Es, también y en cierto modo, una proyección mundana  del futurismo de Marinetti que fascinó al fascismo. Bruno, De Sica que se mueve con la gracia de un bailarín, persigue a Mariucia, Lia Franca, en bicicleta a través de la ciudad hasta cruzar la mirada con ella en un tranvía. El “Dinamismo de un ciclista” llevado a la comedia romántico-mundana. Durante toda la secuencia, y en otras tantas en especial aquellas rodas en la bulliciosa Feria de Muestras, la banda sonora fusiona y ritma el fraseo sincopado del jazz con el ruido de la actividad callejera hasta hacer el diálogo ininteligible.

La peripecia de los jóvenes enamorados, llena de capacidad de observación en el detalle, se extiende durante el metraje con los altibajos de rigor. Es una comedia rápida y tierna, moderna en sí misma para una capturar una Italia moderna, urbanita.
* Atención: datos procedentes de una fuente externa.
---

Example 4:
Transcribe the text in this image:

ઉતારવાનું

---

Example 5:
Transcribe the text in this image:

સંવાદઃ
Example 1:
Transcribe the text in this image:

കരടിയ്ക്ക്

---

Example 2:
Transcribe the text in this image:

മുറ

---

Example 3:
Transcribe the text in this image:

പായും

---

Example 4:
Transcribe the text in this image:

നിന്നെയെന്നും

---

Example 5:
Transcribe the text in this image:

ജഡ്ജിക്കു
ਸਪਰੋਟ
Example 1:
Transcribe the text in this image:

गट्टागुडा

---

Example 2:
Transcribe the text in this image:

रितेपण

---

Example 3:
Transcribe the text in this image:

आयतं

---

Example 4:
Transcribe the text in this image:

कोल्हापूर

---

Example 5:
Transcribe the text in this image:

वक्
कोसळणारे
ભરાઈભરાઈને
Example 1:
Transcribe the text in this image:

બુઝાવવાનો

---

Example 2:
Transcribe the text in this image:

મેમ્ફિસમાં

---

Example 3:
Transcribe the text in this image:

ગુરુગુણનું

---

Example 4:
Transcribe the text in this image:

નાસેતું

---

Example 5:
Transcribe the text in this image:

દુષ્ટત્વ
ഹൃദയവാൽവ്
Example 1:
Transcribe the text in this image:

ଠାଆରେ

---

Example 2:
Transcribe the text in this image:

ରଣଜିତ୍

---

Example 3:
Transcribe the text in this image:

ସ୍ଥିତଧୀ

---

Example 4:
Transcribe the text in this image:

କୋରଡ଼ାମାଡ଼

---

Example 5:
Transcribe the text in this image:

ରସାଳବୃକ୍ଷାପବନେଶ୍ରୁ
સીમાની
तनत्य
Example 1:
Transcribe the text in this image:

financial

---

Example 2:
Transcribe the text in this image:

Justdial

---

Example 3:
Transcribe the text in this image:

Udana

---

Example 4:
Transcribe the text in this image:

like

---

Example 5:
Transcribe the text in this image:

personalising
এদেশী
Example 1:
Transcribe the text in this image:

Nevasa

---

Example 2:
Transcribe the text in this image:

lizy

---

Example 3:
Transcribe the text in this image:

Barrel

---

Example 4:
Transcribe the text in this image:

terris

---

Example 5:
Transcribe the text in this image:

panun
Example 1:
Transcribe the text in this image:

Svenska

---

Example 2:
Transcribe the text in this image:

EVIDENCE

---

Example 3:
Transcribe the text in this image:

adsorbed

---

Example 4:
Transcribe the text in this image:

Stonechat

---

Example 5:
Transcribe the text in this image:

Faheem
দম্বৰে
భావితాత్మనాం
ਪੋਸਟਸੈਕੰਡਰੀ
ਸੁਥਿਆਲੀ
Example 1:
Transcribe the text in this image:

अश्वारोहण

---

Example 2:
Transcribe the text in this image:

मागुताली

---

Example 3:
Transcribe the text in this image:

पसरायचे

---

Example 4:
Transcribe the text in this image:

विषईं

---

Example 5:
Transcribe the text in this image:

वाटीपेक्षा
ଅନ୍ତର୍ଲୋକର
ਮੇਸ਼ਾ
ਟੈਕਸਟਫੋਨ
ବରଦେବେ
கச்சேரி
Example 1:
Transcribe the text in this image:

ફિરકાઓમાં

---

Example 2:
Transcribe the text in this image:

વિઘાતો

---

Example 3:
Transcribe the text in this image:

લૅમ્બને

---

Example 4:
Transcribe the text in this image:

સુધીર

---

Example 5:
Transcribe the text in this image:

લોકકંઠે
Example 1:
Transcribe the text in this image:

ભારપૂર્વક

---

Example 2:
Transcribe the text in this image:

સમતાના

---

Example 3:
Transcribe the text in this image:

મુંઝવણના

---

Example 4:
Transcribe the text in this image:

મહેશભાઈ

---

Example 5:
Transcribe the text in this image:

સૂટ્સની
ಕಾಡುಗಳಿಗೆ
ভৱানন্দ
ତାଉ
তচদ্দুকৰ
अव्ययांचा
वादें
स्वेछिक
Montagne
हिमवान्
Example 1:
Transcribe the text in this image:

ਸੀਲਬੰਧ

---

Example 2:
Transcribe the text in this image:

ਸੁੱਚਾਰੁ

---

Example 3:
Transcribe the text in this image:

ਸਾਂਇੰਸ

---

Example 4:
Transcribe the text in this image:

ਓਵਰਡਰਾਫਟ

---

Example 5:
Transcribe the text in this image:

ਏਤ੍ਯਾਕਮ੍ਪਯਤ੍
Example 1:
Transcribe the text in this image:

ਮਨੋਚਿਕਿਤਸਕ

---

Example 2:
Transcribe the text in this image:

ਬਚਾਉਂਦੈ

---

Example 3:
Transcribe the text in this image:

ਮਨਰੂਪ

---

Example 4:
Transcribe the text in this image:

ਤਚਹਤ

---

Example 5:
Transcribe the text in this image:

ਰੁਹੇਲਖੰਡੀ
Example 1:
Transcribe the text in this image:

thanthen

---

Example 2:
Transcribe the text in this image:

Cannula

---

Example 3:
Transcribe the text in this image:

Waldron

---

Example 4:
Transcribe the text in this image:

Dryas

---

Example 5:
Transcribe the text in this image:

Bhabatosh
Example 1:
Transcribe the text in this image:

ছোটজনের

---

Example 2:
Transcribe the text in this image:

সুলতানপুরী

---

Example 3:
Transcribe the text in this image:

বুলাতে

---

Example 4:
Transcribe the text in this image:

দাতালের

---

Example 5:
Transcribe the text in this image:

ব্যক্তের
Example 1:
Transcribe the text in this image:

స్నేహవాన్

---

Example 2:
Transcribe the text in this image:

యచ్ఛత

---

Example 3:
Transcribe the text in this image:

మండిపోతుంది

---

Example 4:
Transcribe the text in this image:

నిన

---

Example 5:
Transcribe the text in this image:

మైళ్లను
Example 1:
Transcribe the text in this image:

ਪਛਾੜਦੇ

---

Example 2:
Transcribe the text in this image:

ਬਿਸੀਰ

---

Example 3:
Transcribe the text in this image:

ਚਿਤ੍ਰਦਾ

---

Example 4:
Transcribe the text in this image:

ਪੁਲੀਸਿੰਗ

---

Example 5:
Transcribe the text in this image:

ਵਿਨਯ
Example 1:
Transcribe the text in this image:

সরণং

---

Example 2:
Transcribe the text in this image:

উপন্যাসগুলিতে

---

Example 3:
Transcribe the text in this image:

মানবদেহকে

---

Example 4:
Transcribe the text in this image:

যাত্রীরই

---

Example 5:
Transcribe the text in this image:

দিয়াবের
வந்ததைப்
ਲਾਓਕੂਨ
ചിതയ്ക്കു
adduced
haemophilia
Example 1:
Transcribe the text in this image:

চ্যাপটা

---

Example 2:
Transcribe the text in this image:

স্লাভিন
Camerini sintetiza la fuerza de la máquina –coches, inventos de todo tipo…- y la velocidad, que convierte el presente en un borrón con la belleza de la cotidianidad –los actos repetitivos, los lugares y gestos familiares, el día a día sin afectación- de una clase trabajadora con aspiraciones/frustraciones burguesas.

El comentario social es agridulce, la puesta en escena dinámica y precisa, el montaje vertoviano la interpretación sin artificios, el conjunto pionero, intuitivo y feliz, representa, volviendo a Aguilar y Cabrerizo, la energía de los primeros tiempos del sonoro; los de la invención del lenguaje para un medio que siendo parecido, era muy distinto.